Song by Arturo "Zambo" Cavero and Óscar Avilés
- English title: With You, Peru
- Released: 1977
- Genre: Peruvian waltz;
- Songwriter: Augusto Polo Campos

= Contigo Perú =

1977 song by Augusto Polo Campos

"Contigo Perú" (English: "With You, Peru") is a Peruvian waltz composed by Augusto Polo Campos in 1977. The song is widely regarded as the unofficial anthem of the Peru national football team and one of the most recognizable patriotic songs in Peru.

==Background and composition==
According to Augusto Polo Campos, the song was commissioned by Peruvian president Francisco Morales Bermúdez, then head of the Revolutionary Government of the Armed Forces, through General Augusto Vinatea. The objective was to create a patriotic waltz that would support the Peru national football team during the qualification campaign for the 1978 FIFA World Cup in Argentina.
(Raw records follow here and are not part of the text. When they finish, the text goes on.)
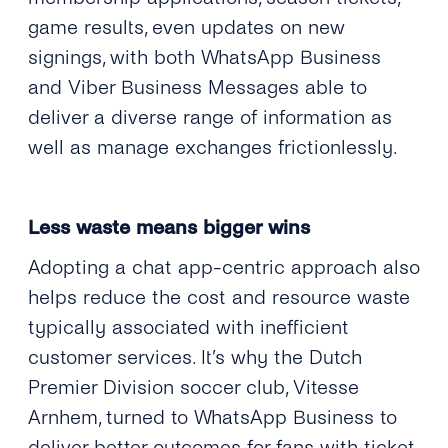
game results, even updates on new
signings, with both WhatsApp Business
and Viber Business Messages able to
deliver a diverse range of information as
well as manage exchanges frictionlessly.
Less waste means bigger wins
Adopting a chat app-centric approach also
helps reduce the cost and resource waste
typically associated with inefficient
customer services. It’s why the Dutch
Premier Division soccer club, Vitesse
Arnhem, turned to WhatsApp Business to
deliver better outcomes for fans with ticket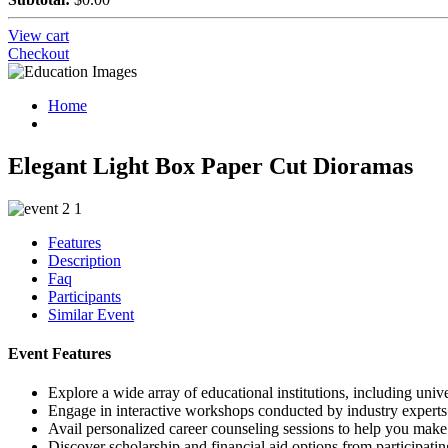
View cart
Checkout
Home
Elegant Light Box Paper Cut Dioramas
Features
Description
Faq
Participants
Similar Event
Event Features
Explore a wide array of educational institutions, including unive
Engage in interactive workshops conducted by industry experts
Avail personalized career counseling sessions to help you mak
Discover scholarship and financial aid options from participating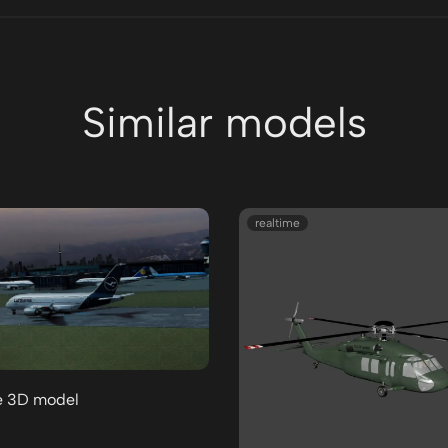
Similar models
realtime
e 3D model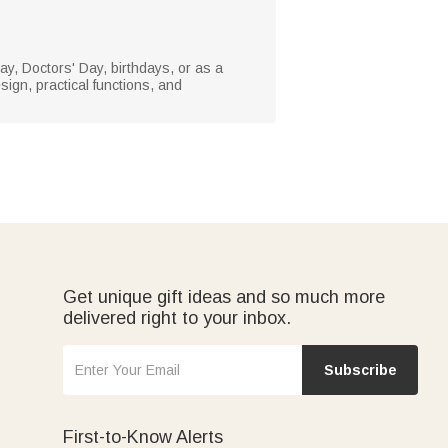
Day, Doctors' Day, birthdays, or as a
sign, practical functions, and
Get unique gift ideas and so much more
delivered right to your inbox.
Subscribe
First-to-Know Alerts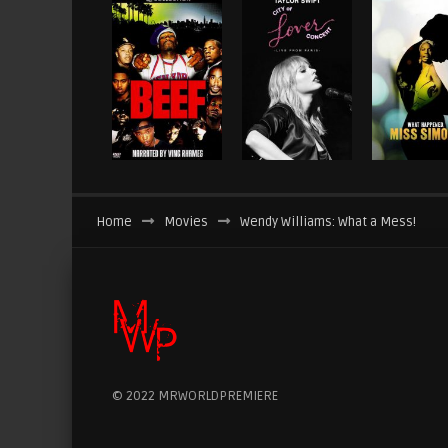
Home
Movies
Wendy Williams: What a Mess!
© 2022 MRWORLDPREMIERE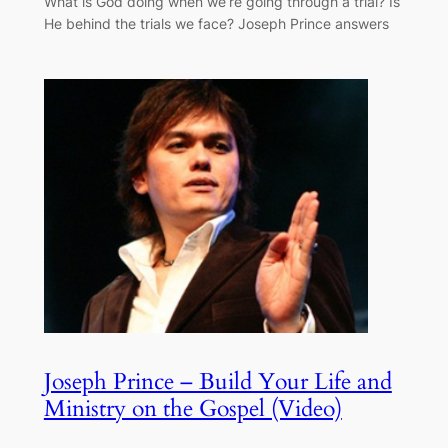
What is God doing when we’re going through a trial? Is
He behind the trials we face? Joseph Prince answers
Joseph Prince – Build Your Life and
Ministry on the Gospel (Video)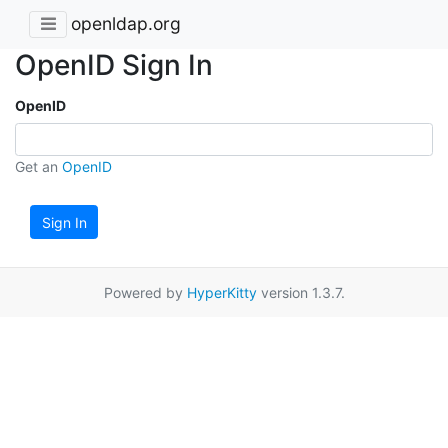
openldap.org
OpenID Sign In
OpenID
Get an
OpenID
Sign In
Powered by
HyperKitty
version 1.3.7.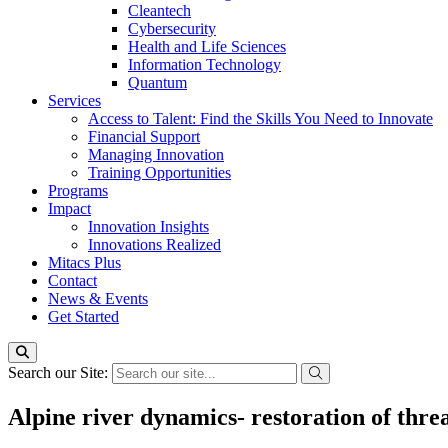
Cleantech
Cybersecurity
Health and Life Sciences
Information Technology
Quantum
Services
Access to Talent: Find the Skills You Need to Innovate
Financial Support
Managing Innovation
Training Opportunities
Programs
Impact
Innovation Insights
Innovations Realized
Mitacs Plus
Contact
News & Events
Get Started
Search our Site:
Alpine river dynamics- restoration of thre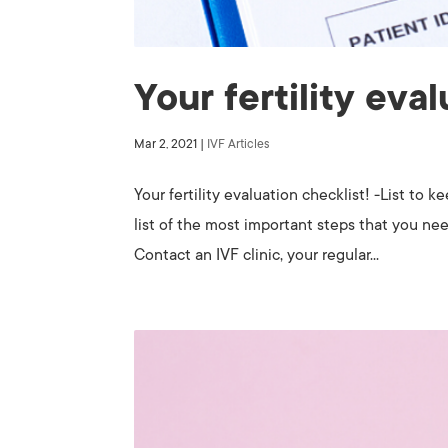
Your fertility eva
Mar 2, 2021
|
IVF Articles
Your fertility evaluation checklist! -List to 
list of the most important steps that you nee
Contact an IVF clinic, your regular...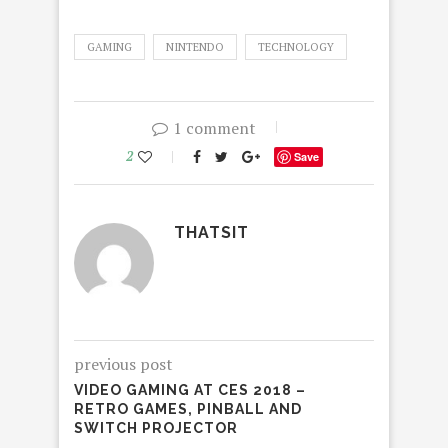
GAMING
NINTENDO
TECHNOLOGY
1 comment
2
Save
THATSIT
previous post
VIDEO GAMING AT CES 2018 –
RETRO GAMES, PINBALL AND
SWITCH PROJECTOR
Polo Campos was reportedly given fifteen days to complete the composition and would receive US$15,000 for the commission. In an interview for the television program Sucedió en el Perú, he stated that he wrote the lyrics in only fifteen minutes while sitting at the Café Haití in Lima.

==First performance==
The song was first performed at the National Stadium of Peru before an audience of approximately 43,000 spectators. The performers were Augusto Polo Campos himself alongside Arturo "Zambo" Cavero and Óscar Avilés. The presentation took place after Peru's 2–0 victory over the Chile national football team during the 1978 World Cup qualification campaign.

==Legacy==
Over the decades, "Contigo Perú" has become one of the most emblematic songs associated with Peruvian national identity and football culture. It is frequently performed during matches involving the Peru national football team and at civic celebrations.

In October 2018, the musical work of Augusto Polo Campos, including "Contigo Perú", was declared part of the Cultural Heritage of the Nation by the Peruvian government.